I Am A Seer and Prophet

Trump slept with the enemy – in the name of Jesus!

John

The Jan. 6 attack on the Capitol was a kind of Christian revolt. Just not in a conventional way. – The Washington Post

Late last month, one of the accused Jan. 6 Capitol insurrectionists told a D.C. judge that she didn’t recognize his authority and was making a “divine special appearance.” Another one of the accused streams a solo religious service each week that he calls “Good Morning Sunday Morning.” A third runs a 65,000-subscriber YouTube channel where she shares Bible verses and calls herself a “healer of deep inner wounds.”

Pauline Bauer, Stephen Baker and Jenna Ryan were among the thousands who descended on the Capitol in protest of what they falsely called a stolen election, including some who saw themselves engaged in a spiritual war. For many, their religious beliefs were not tied to any specific church or denomination — leaders of major denominations and megachurches, and even President Donald Trump’s faith advisers, were absent that day. For such people, their faith is individualistic, largely free of structures, rules or the approval of clergy.

Many forces contributed to the attack on the Capitol, including Trump’s false claims of electoral victory and American anger with institutions. But part of the mix, say experts on American religion, is the fact that the country is in a period when institutional religion is breaking apart, becoming more individualized and more disconnected from denominations, theological credentials and oversight.

That has created room for what Yale University sociologist Phil Gorski calls a religious “melee, a free for all.”

“There have been these periods of breakdowns and ferment and reinvention in the past, and every indication is we’re in the middle of one of those now,” he said. “Such moments are periods of opportunity and creativity but also of danger and violence.”

Goals
**A)** List every person the passage on religion and the Jan. 6 Capitol attack names as one of the accused participants.
**B)** Continue the passage on religion and the Jan. 6 Capitol attack, starting after its final quoted sentence.
The records that come next are separate material with no connection to the passage on religion and the Jan. 6 Capitol attack.

Entries supplied

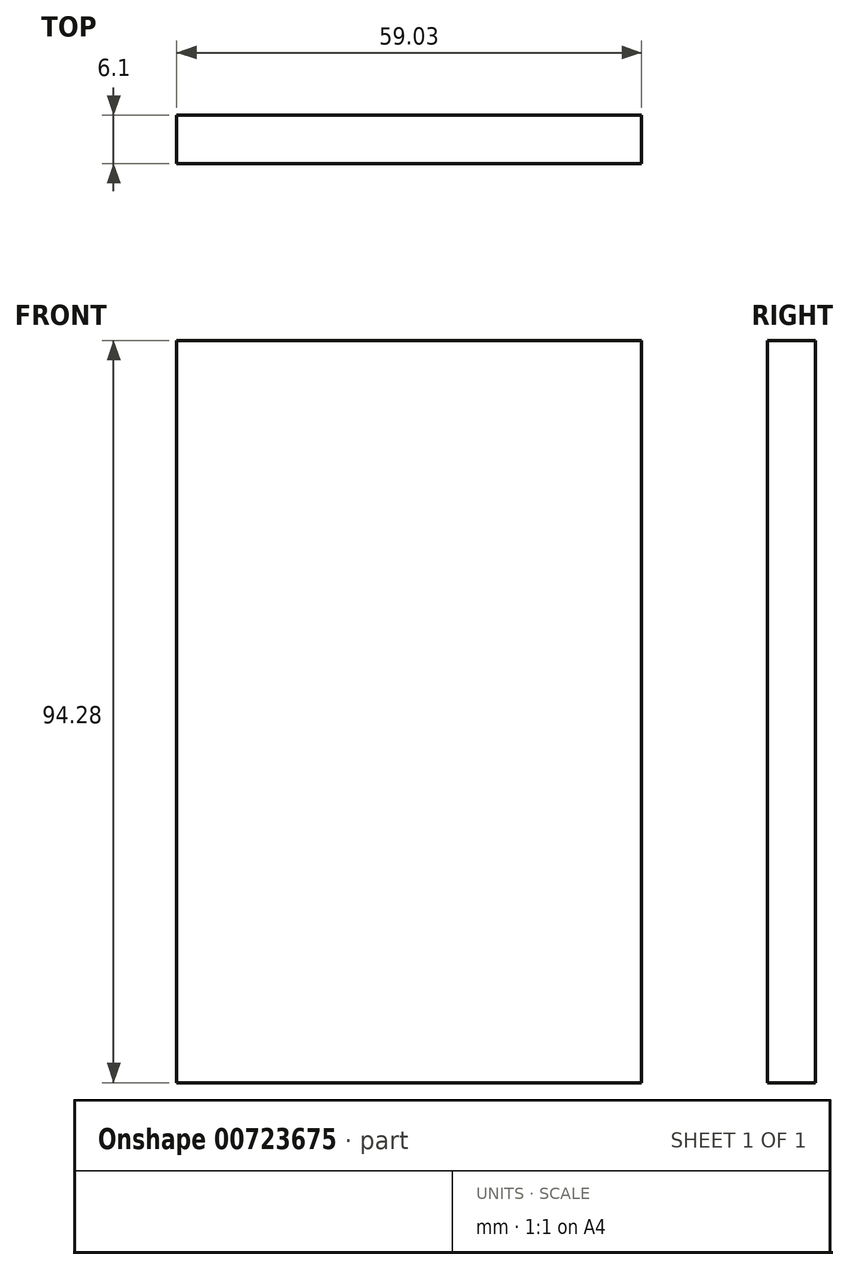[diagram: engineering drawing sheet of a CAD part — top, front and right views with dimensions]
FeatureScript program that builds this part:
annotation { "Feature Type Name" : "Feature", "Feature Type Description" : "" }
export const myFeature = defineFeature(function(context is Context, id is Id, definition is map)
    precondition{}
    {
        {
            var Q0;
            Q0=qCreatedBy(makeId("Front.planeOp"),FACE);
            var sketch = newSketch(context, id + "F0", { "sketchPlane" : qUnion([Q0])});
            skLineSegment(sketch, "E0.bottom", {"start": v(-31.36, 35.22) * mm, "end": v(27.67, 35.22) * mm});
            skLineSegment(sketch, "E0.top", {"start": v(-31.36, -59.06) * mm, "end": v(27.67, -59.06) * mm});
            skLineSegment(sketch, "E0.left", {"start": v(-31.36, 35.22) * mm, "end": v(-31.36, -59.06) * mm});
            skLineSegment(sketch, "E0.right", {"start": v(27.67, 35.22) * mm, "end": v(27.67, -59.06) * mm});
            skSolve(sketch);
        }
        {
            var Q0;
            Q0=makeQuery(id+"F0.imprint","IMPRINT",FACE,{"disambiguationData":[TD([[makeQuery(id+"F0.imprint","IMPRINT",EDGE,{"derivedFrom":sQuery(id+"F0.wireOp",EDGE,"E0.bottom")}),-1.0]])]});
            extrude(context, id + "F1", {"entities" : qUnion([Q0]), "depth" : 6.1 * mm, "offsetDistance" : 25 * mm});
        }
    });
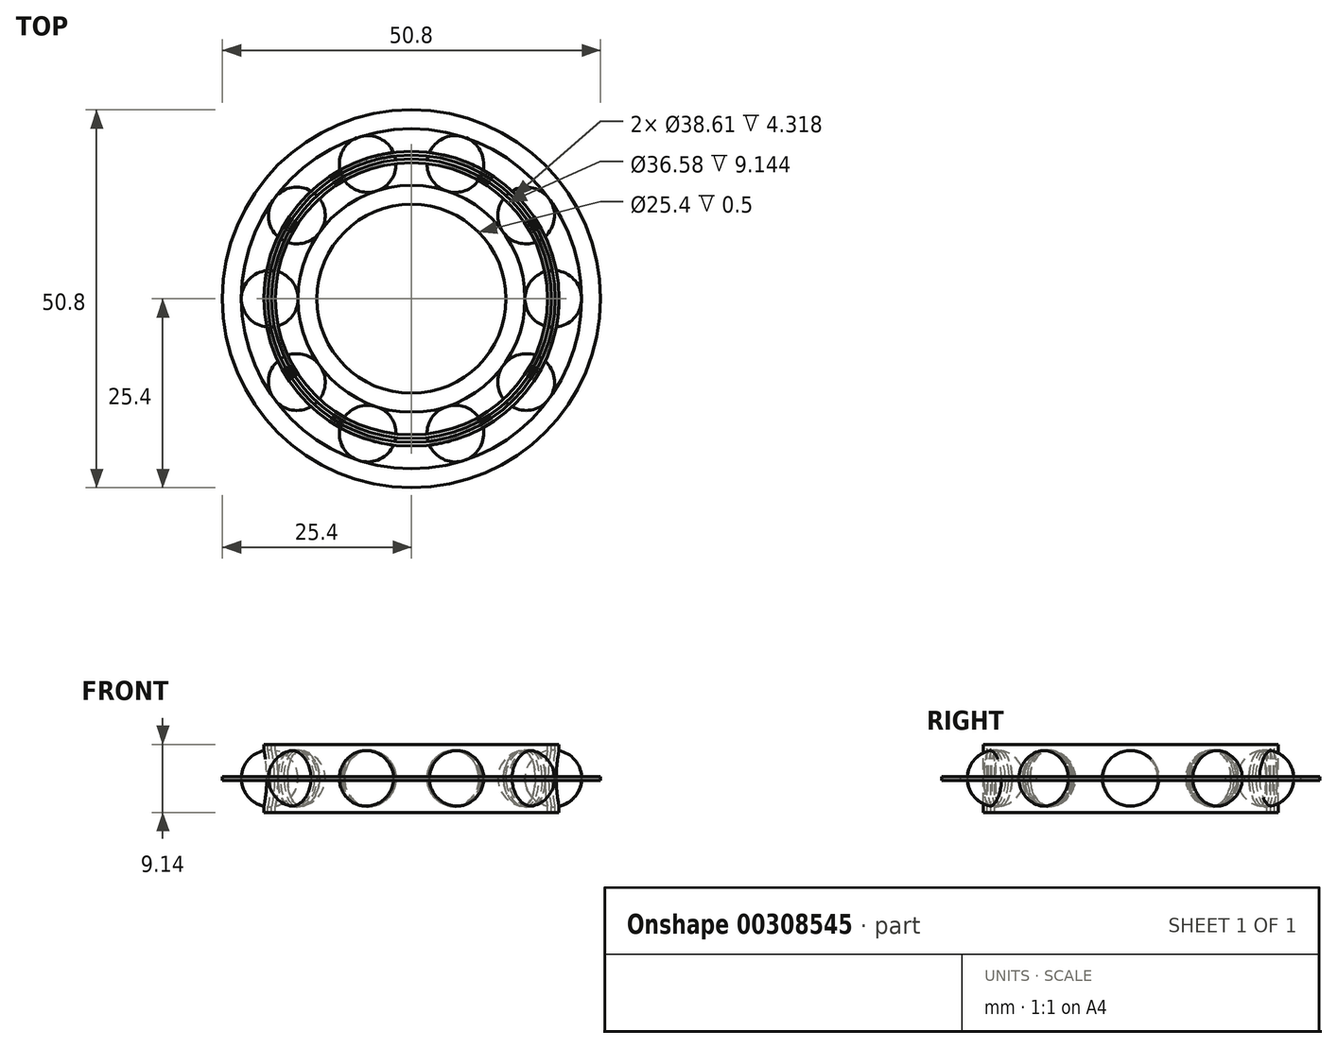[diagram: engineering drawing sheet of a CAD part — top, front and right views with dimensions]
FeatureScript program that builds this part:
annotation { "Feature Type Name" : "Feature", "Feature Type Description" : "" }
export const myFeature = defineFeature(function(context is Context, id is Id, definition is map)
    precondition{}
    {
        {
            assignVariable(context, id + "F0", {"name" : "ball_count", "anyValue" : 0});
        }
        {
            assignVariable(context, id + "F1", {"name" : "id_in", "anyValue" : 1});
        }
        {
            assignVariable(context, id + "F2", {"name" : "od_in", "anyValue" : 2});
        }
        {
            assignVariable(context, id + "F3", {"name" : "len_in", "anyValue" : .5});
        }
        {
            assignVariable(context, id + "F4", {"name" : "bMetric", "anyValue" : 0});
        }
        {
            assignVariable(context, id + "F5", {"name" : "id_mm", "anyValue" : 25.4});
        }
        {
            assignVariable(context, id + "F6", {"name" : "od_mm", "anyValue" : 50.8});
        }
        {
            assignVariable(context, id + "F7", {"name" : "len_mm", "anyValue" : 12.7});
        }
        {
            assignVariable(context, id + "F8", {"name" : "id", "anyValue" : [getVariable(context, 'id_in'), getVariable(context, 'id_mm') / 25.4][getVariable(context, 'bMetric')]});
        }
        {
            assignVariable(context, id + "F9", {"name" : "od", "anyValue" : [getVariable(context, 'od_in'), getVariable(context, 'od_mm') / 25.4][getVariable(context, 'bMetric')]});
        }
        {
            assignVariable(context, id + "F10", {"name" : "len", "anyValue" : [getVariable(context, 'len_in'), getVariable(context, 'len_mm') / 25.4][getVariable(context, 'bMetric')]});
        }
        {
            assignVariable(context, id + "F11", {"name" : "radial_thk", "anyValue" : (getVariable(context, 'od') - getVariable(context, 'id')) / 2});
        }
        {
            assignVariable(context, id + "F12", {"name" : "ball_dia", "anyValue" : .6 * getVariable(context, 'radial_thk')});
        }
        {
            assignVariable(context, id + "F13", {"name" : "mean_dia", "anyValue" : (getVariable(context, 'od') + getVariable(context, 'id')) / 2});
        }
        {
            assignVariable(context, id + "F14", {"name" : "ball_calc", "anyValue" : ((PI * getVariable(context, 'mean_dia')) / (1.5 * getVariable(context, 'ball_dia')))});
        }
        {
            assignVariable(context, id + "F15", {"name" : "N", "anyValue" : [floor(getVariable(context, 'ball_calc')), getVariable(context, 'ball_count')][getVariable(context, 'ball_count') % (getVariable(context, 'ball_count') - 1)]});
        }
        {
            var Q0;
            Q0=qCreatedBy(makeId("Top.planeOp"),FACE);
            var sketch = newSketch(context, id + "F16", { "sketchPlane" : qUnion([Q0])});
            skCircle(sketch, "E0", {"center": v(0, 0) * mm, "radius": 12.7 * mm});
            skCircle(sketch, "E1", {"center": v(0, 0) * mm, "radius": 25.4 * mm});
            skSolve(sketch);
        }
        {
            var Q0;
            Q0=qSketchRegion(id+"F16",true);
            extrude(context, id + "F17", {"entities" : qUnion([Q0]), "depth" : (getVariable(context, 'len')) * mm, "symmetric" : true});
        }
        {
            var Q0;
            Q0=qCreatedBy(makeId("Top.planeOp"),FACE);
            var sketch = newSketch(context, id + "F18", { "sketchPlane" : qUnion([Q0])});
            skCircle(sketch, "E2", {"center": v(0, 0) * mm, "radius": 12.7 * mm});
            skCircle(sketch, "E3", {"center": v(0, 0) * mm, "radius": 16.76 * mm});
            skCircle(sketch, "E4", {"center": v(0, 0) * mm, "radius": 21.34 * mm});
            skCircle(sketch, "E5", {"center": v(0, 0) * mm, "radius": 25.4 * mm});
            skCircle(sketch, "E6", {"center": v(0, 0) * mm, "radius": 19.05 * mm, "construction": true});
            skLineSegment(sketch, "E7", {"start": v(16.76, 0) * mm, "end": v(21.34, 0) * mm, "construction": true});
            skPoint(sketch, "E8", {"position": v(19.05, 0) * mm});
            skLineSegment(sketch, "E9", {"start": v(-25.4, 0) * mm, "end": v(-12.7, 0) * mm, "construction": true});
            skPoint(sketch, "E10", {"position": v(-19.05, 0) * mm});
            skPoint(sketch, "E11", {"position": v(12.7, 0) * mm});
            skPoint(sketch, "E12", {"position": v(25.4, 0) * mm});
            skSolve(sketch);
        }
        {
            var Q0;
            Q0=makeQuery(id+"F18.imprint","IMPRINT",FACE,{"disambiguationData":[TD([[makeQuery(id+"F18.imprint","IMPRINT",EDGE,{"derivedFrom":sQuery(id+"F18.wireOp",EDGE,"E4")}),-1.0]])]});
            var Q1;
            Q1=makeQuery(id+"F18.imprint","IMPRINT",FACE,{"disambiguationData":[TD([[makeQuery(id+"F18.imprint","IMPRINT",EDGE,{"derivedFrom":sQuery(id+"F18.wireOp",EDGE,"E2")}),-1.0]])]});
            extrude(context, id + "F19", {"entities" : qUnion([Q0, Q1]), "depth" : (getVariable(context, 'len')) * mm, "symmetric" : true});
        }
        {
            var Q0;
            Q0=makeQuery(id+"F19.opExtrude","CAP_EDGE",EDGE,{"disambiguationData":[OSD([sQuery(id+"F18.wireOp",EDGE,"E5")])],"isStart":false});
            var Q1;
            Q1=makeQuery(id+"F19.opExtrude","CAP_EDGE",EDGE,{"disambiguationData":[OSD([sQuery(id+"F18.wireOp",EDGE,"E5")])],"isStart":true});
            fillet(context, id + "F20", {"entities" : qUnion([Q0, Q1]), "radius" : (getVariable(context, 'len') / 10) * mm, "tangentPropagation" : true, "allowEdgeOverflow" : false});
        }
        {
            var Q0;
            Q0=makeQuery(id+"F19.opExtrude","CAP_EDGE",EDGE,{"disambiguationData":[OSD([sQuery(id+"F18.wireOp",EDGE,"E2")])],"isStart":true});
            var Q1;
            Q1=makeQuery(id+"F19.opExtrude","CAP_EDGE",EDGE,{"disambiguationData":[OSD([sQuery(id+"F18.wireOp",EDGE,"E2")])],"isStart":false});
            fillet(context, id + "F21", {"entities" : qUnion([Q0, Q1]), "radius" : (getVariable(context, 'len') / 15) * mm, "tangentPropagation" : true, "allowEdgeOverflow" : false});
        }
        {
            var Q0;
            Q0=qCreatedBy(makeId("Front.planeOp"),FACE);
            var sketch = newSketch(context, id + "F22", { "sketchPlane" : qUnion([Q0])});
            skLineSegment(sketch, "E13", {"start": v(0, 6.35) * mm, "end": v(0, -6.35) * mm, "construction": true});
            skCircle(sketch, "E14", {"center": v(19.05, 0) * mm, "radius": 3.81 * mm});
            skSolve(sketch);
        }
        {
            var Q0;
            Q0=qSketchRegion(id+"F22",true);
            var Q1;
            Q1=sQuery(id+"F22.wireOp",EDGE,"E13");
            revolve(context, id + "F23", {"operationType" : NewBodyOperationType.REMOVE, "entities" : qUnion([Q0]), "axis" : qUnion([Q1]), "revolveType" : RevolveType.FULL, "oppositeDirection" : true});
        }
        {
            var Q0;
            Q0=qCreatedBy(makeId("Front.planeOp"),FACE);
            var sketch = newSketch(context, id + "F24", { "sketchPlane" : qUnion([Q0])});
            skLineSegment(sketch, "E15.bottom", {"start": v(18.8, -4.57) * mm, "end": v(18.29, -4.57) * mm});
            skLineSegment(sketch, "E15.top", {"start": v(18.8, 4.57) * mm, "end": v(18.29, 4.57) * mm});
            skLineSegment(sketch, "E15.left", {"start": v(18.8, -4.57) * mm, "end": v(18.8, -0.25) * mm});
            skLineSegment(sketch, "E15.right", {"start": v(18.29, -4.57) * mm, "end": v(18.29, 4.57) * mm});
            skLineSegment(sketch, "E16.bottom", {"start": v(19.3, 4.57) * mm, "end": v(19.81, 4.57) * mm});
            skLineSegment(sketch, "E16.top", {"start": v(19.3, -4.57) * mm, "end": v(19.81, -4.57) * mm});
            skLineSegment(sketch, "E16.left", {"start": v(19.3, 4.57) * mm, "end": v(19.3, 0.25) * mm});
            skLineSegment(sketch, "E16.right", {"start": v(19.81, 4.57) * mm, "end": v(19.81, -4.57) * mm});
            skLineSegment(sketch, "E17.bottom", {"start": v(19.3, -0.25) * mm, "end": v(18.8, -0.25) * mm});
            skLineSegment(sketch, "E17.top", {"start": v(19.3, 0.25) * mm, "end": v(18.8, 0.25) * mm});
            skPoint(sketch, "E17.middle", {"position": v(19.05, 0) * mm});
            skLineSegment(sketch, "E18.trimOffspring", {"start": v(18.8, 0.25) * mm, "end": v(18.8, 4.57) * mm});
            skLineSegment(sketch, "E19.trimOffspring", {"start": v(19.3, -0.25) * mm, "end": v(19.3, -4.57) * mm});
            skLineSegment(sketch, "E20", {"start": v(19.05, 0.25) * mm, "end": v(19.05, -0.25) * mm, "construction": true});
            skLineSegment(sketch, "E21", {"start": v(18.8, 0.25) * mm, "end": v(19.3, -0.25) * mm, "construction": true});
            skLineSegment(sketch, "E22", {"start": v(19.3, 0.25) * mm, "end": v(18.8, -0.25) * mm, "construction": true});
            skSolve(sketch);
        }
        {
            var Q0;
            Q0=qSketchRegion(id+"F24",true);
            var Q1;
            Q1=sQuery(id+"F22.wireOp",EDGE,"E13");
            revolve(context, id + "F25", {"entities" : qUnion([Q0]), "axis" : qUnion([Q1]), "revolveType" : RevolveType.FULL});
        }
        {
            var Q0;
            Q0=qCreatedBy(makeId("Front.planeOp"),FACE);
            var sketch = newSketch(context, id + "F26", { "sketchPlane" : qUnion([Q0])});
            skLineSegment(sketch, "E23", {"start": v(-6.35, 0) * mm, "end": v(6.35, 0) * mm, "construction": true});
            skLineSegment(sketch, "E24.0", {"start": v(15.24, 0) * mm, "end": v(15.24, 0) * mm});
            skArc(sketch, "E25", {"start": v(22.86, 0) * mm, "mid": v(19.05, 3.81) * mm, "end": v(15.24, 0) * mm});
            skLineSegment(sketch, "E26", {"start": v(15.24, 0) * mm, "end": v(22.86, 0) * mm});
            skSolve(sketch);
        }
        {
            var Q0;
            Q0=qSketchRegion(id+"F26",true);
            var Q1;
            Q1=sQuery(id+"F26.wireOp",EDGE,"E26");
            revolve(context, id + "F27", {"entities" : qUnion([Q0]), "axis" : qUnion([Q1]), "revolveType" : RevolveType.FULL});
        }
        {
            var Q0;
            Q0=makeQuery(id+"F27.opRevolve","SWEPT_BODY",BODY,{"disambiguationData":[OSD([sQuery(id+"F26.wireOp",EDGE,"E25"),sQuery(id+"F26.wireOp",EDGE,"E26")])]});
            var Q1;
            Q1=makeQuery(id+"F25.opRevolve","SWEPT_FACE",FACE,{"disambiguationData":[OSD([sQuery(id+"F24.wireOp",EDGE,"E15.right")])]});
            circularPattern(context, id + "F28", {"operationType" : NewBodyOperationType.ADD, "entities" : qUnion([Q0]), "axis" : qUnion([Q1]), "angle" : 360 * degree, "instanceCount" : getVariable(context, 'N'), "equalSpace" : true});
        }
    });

...

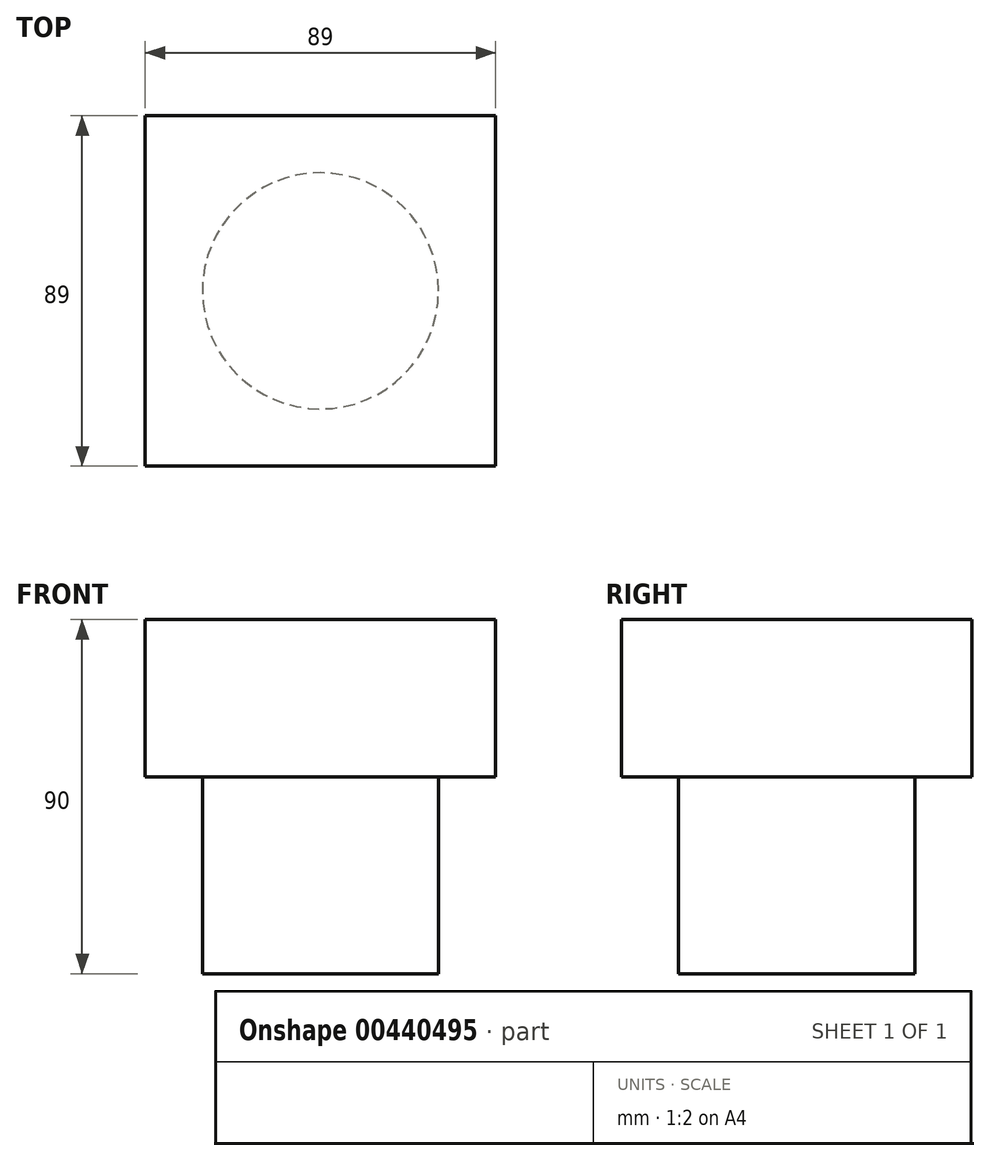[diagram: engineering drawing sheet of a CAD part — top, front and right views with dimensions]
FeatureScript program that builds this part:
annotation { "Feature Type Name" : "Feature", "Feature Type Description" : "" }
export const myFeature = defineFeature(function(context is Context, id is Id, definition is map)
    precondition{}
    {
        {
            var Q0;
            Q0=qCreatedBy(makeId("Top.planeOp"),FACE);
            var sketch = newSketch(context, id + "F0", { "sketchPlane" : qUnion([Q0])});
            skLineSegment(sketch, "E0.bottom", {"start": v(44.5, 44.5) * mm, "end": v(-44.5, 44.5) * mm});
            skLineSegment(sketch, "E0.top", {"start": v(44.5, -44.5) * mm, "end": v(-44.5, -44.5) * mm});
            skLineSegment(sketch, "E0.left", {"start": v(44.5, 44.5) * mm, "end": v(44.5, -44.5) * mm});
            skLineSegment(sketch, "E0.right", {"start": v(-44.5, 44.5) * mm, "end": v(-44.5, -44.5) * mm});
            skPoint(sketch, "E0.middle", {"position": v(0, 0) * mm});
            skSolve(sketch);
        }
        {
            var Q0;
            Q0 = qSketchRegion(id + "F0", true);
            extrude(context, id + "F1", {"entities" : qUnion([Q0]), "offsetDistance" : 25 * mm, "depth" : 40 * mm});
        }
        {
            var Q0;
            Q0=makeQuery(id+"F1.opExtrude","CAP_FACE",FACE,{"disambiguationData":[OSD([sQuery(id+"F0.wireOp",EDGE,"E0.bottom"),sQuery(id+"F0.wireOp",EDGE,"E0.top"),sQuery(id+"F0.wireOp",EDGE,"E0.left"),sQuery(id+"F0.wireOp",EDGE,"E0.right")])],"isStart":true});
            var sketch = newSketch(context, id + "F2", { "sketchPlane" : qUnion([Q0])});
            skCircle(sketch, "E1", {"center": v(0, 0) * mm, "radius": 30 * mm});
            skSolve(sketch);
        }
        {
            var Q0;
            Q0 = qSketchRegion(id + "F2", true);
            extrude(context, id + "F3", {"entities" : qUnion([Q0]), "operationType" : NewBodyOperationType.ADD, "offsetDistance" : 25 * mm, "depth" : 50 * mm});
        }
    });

Answers for the exercise
**A)** Pauline Bauer, Stephen Baker, Jenna Ryan

**B)**
Some scholars see this era as a spiritually fertile period, like the ones that produced Pentecostalism or Mormonism. Others worry about religious illiteracy and the lack of supervision over everything from theological pronouncements to financial practices.

Even before Jan. 6, some sociologists said the fastest-growing group of American Christians are those associated with independent “prophets” who largely operate outside denominationalism. Less than half of Americans told Gallup in March that they belonged to a congregation, the first time that has happened since Gallup started asking in the 1930s.

Many Christians at the Capitol on Jan. 6 were part of more conventional, affiliated faith, including pastors, Catholic priests and bused-in church groups. But what researchers studying Jan. 6 find remarkable are the leaderless, idiosyncratic expressions of religion that day. Among them are those of Bauer, who wrote to a judge last month that she’s a “free living soul” and an “ambassador of Christ,” and of Jake Chansley, the “QAnon Shaman” who prayed to Christ at a dais in the Senate and calls himself a “multidimensional being.”

“Those who are unmoored to a local church body are subject to the danger of allowing politics or business or sports or any other matter to become an inordinate focus of their lives. This problem is compounded by the effort to ‘bless’ such actions with a religious patina,” Adam W. Greenway, president of Southwestern Baptist, one of the seminaries of the Southern Baptist Convention, told The Washington Post of the trend of DIY Christianity. “Pastors help their members keep matters in perspective and avoid Lone Ranger Christianity in which they are unaccountable to fellow believers.”

Some have found in recent years a growing overlap between White Americans who put a high value on individualism and libertarianism and those who embrace Christian nationalism, a cultural belief that America is defined by Christian identity, heritage and social order and that the government needs to protect it. They are now looking at the way Trump’s presidency united disparate groups — largely White — under the umbrella of Christian nationalism.

Jacob Chansley inside the Capitol on Jan. 6. (Manuel Balce Ceneta/AP)

But Christian nationalists are not necessarily religious by conventional metrics, such as going to church, being part of a religious organization or scripture reading. Several studies in recent years have found differences between Christian nationalists who are religious and those who are less so.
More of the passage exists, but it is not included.